[Text extracted from pages]
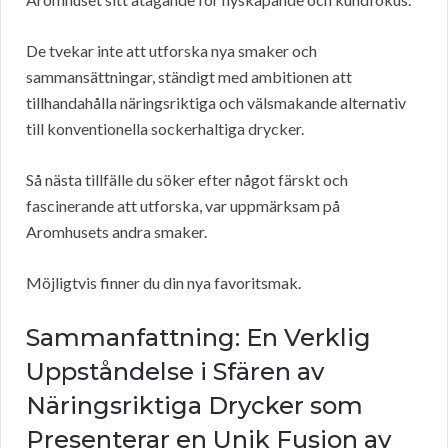
De tvekar inte att utforska nya smaker och
sammansättningar, ständigt med ambitionen att
tillhandahålla näringsriktiga och välsmakande alternativ
till konventionella sockerhaltiga drycker.
Så nästa tillfälle du söker efter något färskt och
fascinerande att utforska, var uppmärksam på
Aromhusets andra smaker.
Möjligtvis finner du din nya favoritsmak.
Sammanfattning: En Verklig
Uppståndelse i Sfären av
Näringsriktiga Drycker som
Presenterar en Unik Fusion av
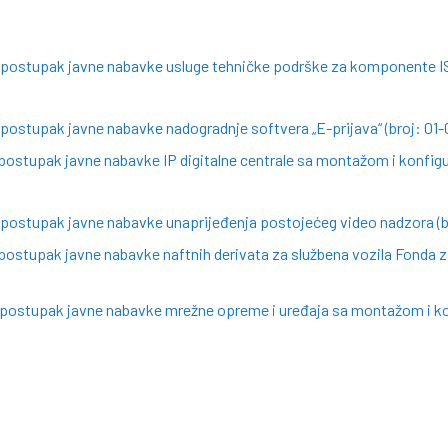
a postupak javne nabavke usluge tehničke podrške za komponente I
 postupak javne nabavke nadogradnje softvera „E-prijava“ (broj: 01
postupak javne nabavke IP digitalne centrale sa montažom i konfigu
 postupak javne nabavke unaprijeđenja postojećeg video nadzora (b
postupak javne nabavke naftnih derivata za službena vozila Fonda za
a postupak javne nabavke mrežne opreme i uređaja sa montažom i ko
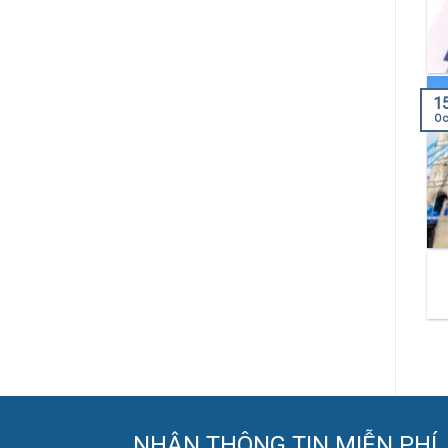
1
Oc
NHẬN THÔNG TIN MIỄN PHÍ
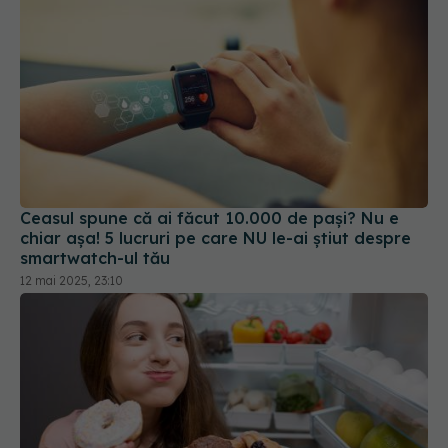
Ceasul spune că ai făcut 10.000 de pași? Nu e
chiar așa! 5 lucruri pe care NU le-ai știut despre
smartwatch-ul tău
12 mai 2025, 23:10
Cum scap de pofta de dulce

**YOUR GOAL:** Reproduce all of the rows above character for character, leaving out the pictures.

**RESULT BELOW:**
De tvekar inte att utforska nya smaker och
sammansättningar, ständigt med ambitionen att
tillhandahålla näringsriktiga och välsmakande alternativ
till konventionella sockerhaltiga drycker.
Så nästa tillfälle du söker efter något färskt och
fascinerande att utforska, var uppmärksam på
Aromhusets andra smaker.
Möjligtvis finner du din nya favoritsmak.
Sammanfattning: En Verklig
Uppståndelse i Sfären av
Näringsriktiga Drycker som
Presenterar en Unik Fusion av
a postupak javne nabavke usluge tehničke podrške za komponente I
 postupak javne nabavke nadogradnje softvera „E-prijava“ (broj: 01
postupak javne nabavke IP digitalne centrale sa montažom i konfigu
 postupak javne nabavke unaprijeđenja postojećeg video nadzora (b
postupak javne nabavke naftnih derivata za službena vozila Fonda za
a postupak javne nabavke mrežne opreme i uređaja sa montažom i ko
1
Oc
NHẬN THÔNG TIN MIỄN PHÍ
Ceasul spune că ai făcut 10.000 de pași? Nu e
chiar așa! 5 lucruri pe care NU le-ai știut despre
smartwatch-ul tău
12 mai 2025, 23:10
Cum scap de pofta de dulce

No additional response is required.